Endowment.

W. Kelly.

(B.T. Vol. N3, p. 174-175.)

There is a danger, growing out of the tendency to imitate what is without or the same unbelief which originated that departure, against which we need to watch. Were we realising that we are not of the world as Christ is not, and looking day by day for His coming, the evil would be seen and judged. But herein we are so apt to fail that the exhortation to watch is ever wholesome.

The danger we now refer to is to settle down on earth, and to escape from dependence on God corporately as well as individually. This sometimes takes the shape of acquiring a freehold meeting-room, or at least some arrangement practically equivalent. It saves the trouble of a constant rent to pay, perhaps the need of self-denial and of drawing on the liberality of others to lighten our own burden. Where is there such a scheme in scripture? Where a hint leading to it?

There is nothing to hinder individual grace either in providing a building, or in diminishing rent where poverty is great. But it is a false principle and a dangerous practice for the assembly to possess itself of the room wherein they meet. It cannot in law belong to the Christians assembling there. They must, in order to legal security, become a recognised body with the dogmas and the polity wherein they differ from all others; in other words, they must be a distinct sect, like the rest of Christendom. They must forfeit the position of fidelity to the one body and one Spirit. They must abandon the confession that they are but a feeble remnant cleaving to the immutable truth of the church's unity in the midst of ruin. For such a plea could command no tenure before this world's judicature, and would expose those who affirmed it to nothing but derision. If dissension sprang up among those assembling, and scattering ensued, to which would it belong? Those who are under grace could not fight for such a thing; the unruly would be sure to claim it with violence; and those who had too easily desired or consented to the first wrong must find out their error too late.
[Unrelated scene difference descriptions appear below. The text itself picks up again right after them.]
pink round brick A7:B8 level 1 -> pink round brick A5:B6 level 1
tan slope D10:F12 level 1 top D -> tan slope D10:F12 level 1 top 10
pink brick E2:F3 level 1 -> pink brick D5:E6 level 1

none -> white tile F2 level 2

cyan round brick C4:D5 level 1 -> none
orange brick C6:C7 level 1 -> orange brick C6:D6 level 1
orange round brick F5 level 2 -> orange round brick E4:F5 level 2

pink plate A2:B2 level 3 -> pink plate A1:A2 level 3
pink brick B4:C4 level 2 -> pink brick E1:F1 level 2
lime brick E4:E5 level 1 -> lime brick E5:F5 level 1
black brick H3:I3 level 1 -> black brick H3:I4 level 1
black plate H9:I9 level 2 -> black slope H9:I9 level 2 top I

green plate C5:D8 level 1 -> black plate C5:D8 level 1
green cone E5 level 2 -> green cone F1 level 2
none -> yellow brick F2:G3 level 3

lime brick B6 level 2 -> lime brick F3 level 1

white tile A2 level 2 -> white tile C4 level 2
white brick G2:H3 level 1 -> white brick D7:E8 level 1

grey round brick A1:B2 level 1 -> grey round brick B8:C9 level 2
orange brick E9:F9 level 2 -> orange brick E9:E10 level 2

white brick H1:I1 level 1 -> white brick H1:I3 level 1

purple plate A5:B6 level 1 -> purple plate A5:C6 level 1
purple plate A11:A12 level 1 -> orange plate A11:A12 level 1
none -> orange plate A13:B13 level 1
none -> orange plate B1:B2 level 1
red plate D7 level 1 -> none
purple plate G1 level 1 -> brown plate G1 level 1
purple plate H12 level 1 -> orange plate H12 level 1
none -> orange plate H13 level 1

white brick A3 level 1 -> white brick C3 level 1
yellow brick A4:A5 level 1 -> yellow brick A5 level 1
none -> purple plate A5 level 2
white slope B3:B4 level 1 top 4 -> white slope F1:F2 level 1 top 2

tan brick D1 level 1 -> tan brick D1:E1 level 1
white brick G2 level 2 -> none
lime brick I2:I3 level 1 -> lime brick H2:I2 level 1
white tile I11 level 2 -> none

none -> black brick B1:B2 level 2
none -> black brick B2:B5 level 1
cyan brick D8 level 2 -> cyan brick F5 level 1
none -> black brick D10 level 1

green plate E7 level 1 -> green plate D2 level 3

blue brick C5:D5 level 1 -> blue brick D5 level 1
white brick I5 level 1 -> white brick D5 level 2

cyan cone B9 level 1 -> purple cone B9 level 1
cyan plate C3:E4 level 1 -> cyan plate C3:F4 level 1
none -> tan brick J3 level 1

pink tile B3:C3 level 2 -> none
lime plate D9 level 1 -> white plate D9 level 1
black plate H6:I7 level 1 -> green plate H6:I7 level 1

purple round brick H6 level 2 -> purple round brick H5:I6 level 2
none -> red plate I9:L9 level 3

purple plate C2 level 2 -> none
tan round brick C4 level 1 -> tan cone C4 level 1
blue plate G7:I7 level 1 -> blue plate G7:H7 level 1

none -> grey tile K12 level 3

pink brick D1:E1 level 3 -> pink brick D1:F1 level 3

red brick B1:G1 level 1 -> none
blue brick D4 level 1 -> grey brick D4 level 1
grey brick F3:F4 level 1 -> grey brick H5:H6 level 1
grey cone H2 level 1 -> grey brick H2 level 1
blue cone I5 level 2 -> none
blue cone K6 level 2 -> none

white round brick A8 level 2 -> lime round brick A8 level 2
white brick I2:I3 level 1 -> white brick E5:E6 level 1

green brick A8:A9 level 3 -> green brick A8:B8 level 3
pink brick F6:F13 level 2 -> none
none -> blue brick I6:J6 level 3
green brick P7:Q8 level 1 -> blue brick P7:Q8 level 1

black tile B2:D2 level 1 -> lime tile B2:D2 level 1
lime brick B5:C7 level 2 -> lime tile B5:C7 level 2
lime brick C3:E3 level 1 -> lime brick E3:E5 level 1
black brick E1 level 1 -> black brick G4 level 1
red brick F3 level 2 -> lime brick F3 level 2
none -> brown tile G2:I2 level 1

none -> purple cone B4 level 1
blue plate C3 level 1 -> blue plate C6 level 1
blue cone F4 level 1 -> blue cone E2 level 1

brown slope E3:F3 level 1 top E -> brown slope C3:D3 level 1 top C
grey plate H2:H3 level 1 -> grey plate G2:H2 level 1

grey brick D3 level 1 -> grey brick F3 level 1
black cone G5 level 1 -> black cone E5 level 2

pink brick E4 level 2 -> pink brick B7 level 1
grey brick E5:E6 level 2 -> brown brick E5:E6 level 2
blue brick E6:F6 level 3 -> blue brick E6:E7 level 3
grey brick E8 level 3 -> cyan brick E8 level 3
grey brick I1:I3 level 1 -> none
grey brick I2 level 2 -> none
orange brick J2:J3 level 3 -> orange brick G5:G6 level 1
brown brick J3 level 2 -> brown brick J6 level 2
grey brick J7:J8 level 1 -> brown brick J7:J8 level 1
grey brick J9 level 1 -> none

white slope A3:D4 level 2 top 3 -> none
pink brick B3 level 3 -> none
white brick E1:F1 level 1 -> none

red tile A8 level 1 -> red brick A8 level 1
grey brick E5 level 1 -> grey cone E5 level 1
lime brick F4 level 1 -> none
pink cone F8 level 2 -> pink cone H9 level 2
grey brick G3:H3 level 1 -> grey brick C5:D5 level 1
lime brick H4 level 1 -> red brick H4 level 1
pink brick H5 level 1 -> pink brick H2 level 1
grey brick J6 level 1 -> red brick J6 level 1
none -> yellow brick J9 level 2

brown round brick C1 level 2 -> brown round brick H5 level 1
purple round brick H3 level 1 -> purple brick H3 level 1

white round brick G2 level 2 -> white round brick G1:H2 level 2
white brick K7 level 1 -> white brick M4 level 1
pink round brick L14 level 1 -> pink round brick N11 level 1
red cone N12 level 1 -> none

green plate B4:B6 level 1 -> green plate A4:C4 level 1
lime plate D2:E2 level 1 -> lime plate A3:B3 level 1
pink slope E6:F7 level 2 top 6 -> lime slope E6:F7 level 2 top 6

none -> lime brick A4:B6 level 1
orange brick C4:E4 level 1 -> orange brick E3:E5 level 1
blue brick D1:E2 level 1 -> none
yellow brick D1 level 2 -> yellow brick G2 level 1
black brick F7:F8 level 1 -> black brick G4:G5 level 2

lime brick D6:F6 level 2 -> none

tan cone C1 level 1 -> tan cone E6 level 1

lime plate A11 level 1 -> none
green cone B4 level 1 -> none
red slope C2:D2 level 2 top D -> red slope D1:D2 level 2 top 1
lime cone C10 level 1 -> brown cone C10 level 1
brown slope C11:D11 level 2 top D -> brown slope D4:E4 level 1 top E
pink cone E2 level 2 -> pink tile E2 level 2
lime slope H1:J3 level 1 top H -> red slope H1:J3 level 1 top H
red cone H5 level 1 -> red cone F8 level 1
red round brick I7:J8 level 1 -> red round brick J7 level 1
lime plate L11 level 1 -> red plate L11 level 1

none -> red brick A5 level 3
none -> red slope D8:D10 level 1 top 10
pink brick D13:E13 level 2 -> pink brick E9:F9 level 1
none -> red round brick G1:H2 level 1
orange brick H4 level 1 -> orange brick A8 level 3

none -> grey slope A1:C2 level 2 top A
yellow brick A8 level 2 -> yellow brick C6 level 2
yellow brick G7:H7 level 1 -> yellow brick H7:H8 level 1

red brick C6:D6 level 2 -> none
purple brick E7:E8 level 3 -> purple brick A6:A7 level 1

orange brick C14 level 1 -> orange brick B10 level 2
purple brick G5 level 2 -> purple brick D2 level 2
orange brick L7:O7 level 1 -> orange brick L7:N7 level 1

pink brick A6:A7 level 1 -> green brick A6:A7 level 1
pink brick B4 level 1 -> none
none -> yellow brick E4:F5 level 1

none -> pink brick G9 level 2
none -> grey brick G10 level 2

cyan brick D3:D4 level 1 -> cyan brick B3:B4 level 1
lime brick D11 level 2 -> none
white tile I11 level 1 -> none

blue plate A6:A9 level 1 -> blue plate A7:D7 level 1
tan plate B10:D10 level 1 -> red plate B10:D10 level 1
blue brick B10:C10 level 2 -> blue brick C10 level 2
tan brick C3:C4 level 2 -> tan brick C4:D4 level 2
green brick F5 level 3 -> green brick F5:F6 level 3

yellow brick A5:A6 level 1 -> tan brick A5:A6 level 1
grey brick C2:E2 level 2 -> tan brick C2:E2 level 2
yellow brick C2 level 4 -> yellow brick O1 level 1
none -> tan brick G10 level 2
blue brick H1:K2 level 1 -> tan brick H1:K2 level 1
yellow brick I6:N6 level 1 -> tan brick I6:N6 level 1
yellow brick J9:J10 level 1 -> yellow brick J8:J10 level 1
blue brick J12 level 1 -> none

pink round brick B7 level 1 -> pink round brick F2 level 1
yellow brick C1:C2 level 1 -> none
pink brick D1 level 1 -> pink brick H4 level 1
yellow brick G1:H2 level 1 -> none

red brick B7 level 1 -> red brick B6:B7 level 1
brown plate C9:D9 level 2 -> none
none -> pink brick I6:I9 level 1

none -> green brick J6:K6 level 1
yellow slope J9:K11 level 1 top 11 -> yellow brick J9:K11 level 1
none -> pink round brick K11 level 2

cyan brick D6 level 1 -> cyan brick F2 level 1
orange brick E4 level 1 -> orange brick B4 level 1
In our pilgrimage let us be content to hire a needed room or building. To pay the rent is the witness that we are content with a tent and an altar in spirit. Let those who do not wait for Christ possess and build for ever. What if there be difficulty here or there? Have we not God to lean on and expect from? Is there not brotherly kindness on the part of those who have to help those who have not? Besides, those who walk in a spirit separate from the world have far fewer claims than those who love the world and its things. Rare will it be that they cannot pay the rent of a suitable room. In the case of a very few, has no one the grace to the use of a private room? How much true worship has often gone up thence? How many souls have therein heard and received the word of life, to say nothing of the open air and its almost unlimited opportunities?

To frame a title-deed which gives legal safety (the one aim of every title-deed) to the assembly, I do not say to one or more individuals, there must be, especially in the present condition of Christendom, the definite position of a sect. But to assume such a position is to surrender what we have learnt of God about His church. And to assume to be His church in due and full standing, instead of being the witnesses of His grace and faithfulness as a few of its members meeting on His ground of faith, and no other, would be the abandonment of our intelligent actual duty. Individual property is the escape from the dilemma, where we pay our dues according to the righteous or gracious arrangement with him to whom it belongs. But to seek corporate possession as brethren is a slip from what scripture tells us, an inconsistency with our hope, a worldly or selfish desire, and a temptation to the violent or lawless when dispute arises, as experience shows not without sad example.